> _Study text_:
- - -
C Heat and Temperature

  • C.STS-K Outcomes for Science, Technology and Society (STS) and Knowledge

    • C.STS-K.1 Illustrate and explain how human needs have led to technologies for obtaining and controlling thermal energy and to increased use of energy resources

      • C.STS-K.1.a investigate and interpret examples of heat-related technologies and energy use in the past (e.g., investigate uses of heat for domestic purposes, such as cooking or home heating, and for industrial processes, such as ceramics, metallurgy or use of engines)

      • C.STS-K.1.b trace linkages between human purposes and the development of heat-related materials and technologies (e.g., development of hair dryers and clothes dryers; development of protective clothing, such as oven mitts, ski suits and survival clothing)

      • C.STS-K.1.c identify and explain uses of devices and systems to generate, transfer, control or remove thermal energy (e.g., describe how a furnace and wall thermostat keep a house at a constant temperature)

      • C.STS-K.1.d identify examples of personal and societal choices in using energy resources and technology (e.g., identify choices that affect the amount of hot water used in their daily routines; identify choices in how that water is heated)

    • C.STS-K.2 Describe the nature of thermal energy and its effects on different forms of matter, using informal observations, experimental evidence and models

    • C.STS-K.3 Apply an understanding of heat and temperature in interpreting natural phenomena and technological devices

      • C.STS-K.3.a describe ways in which thermal energy is produced naturally (e.g., solar radiation, combustion of fuels, living things, geothermal sources and composting)

      • C.STS-K.3.b describe examples of passive and active solar heating, and explain the principles that underlie them (e.g., design of homes to maximize use of winter sunshine)

      • C.STS-K.3.c compare and evaluate materials and designs that maximize or minimize heat energy transfer (e.g., design and build a device that minimizes energy transfer, such as an insulated container for hot drinks; evaluate different window coatings for use in a model home)

      • C.STS-K.3.d explain the operation of technological devices and systems that respond to temperature change (e.g., thermometers, bimetallic strips, thermostatically-controlled heating systems)
- - -
> _The problem_:
Answer from the heat and temperature outline.
(a) Besides oven mitts, what two kinds of protective clothing does it list?
(b) What natural sources of thermal energy does it give?
(c) What device does it suggest designing and building to minimize energy transfer?

> _Supplied records_:
- - -
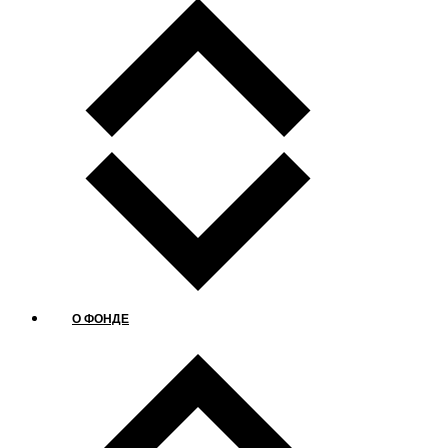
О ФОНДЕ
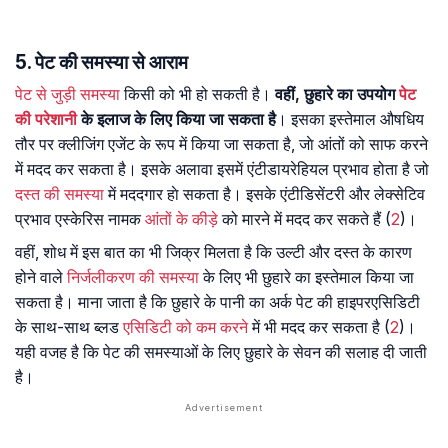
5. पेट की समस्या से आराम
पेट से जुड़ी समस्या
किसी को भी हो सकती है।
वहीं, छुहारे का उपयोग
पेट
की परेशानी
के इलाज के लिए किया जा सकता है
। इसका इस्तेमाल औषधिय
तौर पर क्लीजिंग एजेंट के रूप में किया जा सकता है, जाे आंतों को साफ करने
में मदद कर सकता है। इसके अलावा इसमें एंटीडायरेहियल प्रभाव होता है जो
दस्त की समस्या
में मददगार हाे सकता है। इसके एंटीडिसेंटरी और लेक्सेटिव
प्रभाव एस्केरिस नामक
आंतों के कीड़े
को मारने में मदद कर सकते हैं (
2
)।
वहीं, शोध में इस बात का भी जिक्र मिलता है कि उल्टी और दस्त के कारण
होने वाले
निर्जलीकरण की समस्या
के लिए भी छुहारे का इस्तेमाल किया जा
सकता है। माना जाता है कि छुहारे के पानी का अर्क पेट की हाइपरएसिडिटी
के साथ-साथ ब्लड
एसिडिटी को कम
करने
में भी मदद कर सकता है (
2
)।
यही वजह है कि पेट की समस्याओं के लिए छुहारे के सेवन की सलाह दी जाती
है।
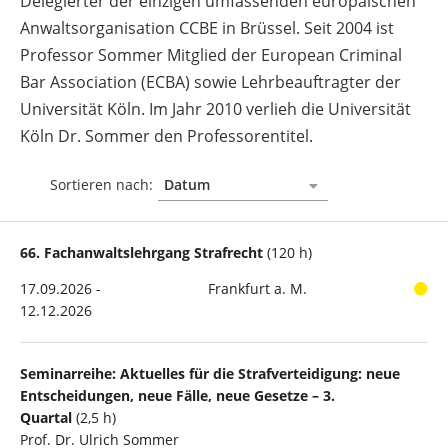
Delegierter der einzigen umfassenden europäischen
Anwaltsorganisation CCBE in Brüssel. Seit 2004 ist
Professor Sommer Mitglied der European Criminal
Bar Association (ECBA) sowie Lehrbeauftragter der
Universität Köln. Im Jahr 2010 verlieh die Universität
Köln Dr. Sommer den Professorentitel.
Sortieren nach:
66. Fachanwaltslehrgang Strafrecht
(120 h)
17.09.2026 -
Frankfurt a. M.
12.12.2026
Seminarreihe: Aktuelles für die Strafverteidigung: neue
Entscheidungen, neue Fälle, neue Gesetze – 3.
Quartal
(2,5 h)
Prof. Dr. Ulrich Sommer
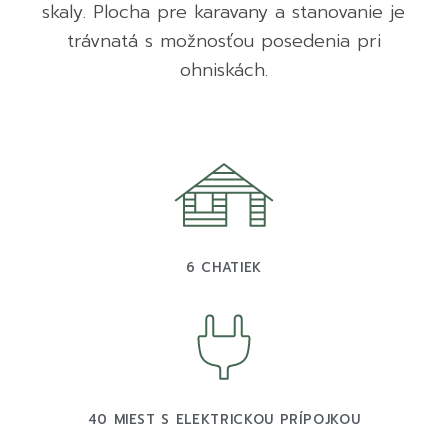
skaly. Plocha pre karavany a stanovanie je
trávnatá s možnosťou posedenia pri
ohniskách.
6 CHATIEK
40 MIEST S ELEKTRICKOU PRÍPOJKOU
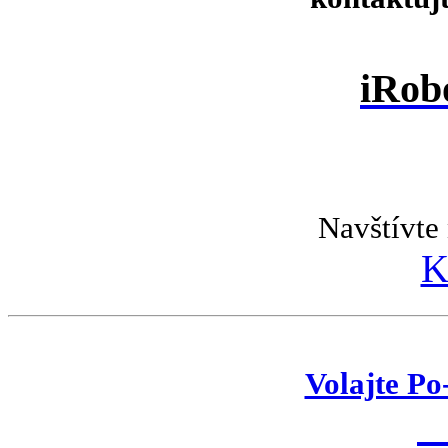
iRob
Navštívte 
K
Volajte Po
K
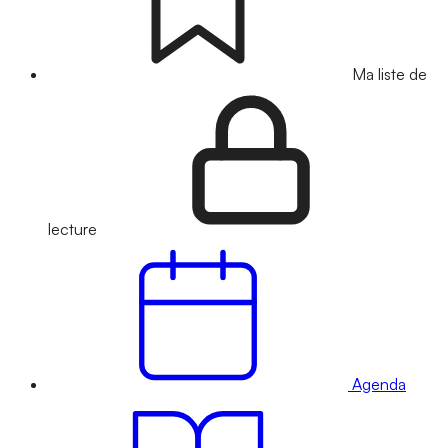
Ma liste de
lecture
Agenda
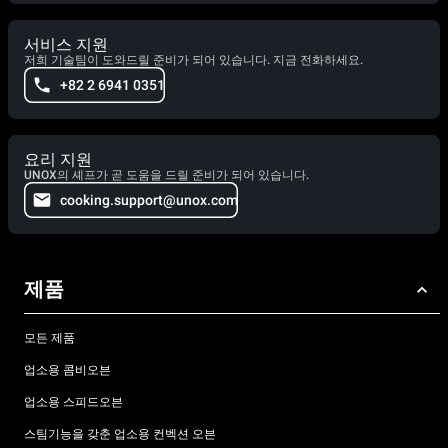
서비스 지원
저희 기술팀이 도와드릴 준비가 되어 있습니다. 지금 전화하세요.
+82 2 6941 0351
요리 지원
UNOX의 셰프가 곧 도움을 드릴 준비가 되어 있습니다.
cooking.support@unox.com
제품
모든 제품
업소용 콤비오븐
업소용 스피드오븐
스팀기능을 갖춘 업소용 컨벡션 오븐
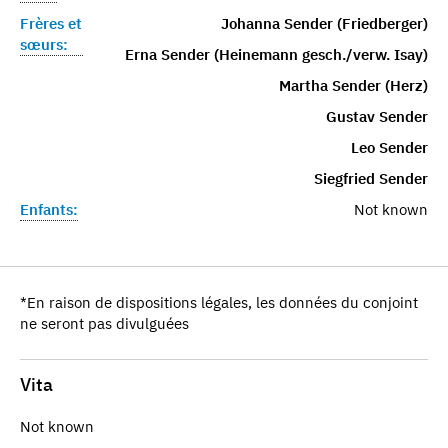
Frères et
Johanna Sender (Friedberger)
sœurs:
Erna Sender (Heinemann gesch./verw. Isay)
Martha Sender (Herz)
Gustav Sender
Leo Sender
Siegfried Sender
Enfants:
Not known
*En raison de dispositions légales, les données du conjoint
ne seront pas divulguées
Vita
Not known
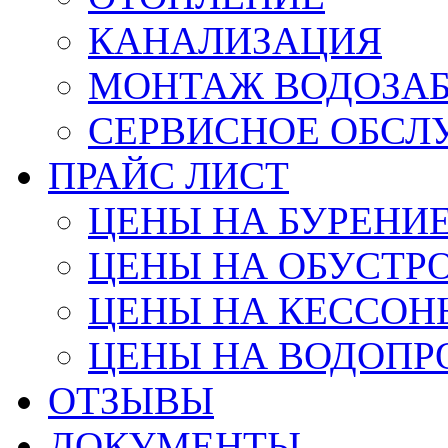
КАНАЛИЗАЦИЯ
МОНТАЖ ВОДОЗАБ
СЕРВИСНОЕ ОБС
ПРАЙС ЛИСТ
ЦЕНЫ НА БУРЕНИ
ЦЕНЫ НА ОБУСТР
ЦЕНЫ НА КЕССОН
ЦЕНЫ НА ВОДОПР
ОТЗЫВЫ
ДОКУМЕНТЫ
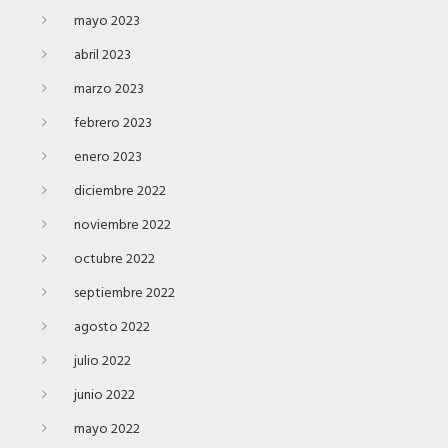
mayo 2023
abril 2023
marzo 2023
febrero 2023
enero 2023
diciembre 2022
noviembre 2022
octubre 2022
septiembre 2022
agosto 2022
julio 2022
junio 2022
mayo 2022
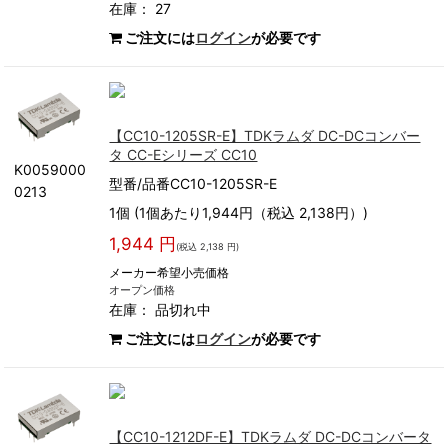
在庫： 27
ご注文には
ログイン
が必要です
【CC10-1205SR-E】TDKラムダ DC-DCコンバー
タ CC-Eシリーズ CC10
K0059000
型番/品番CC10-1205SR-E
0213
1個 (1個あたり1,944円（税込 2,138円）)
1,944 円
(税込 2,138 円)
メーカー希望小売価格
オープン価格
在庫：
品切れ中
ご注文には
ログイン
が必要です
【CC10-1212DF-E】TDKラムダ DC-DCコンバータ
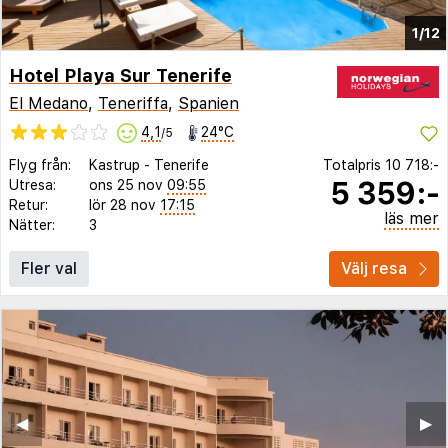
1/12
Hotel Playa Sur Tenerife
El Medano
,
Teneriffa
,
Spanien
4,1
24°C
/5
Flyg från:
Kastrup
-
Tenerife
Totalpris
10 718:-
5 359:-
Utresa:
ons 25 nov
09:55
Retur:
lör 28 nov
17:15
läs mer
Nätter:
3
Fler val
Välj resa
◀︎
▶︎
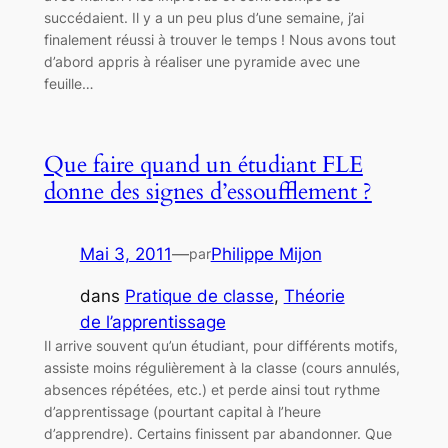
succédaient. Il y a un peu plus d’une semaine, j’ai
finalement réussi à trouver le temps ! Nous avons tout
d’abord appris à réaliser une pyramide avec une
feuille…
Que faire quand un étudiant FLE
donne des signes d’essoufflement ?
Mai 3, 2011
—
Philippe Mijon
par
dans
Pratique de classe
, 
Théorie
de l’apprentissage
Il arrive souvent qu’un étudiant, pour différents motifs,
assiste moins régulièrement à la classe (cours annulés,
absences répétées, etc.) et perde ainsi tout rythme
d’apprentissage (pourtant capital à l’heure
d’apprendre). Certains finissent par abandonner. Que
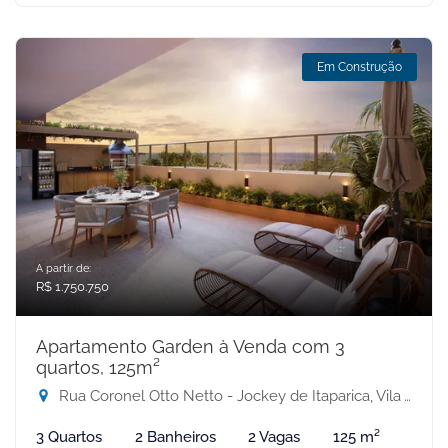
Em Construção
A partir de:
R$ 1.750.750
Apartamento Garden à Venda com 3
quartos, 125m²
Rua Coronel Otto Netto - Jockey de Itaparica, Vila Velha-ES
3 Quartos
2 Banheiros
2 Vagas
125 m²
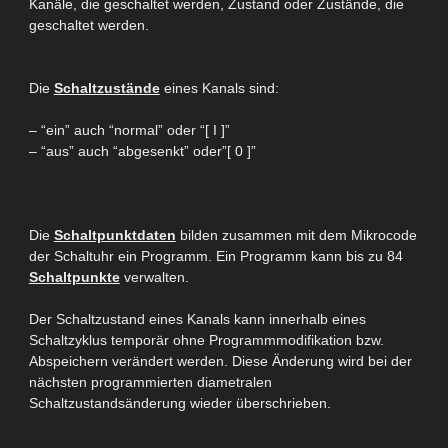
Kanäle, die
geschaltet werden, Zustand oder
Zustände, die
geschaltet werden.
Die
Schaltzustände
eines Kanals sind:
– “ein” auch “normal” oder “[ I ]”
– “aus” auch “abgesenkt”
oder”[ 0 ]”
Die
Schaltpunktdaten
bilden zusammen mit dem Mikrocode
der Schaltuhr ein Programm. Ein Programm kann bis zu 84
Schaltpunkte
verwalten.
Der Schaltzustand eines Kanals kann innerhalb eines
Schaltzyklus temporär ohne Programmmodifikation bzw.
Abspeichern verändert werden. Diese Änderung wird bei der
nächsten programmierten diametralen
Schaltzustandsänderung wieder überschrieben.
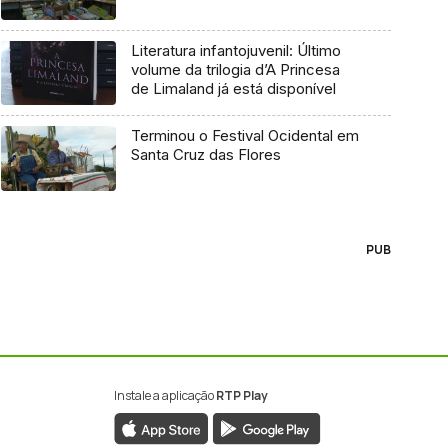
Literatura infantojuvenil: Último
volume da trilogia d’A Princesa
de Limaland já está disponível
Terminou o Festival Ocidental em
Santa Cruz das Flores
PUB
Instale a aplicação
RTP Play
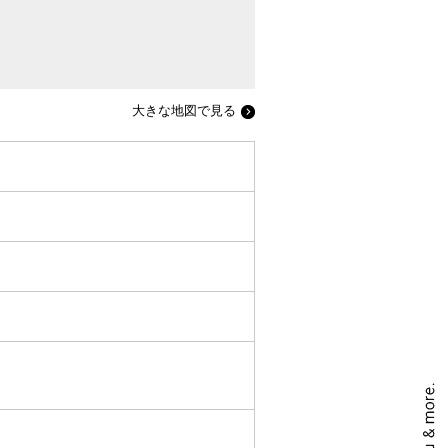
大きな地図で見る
- - -
> _Reply_:
(a) Ski suits and survival clothing.
(b) Solar radiation, combustion of fuels, living things, geothermal sources and composting.
(c) An insulated container for hot drinks.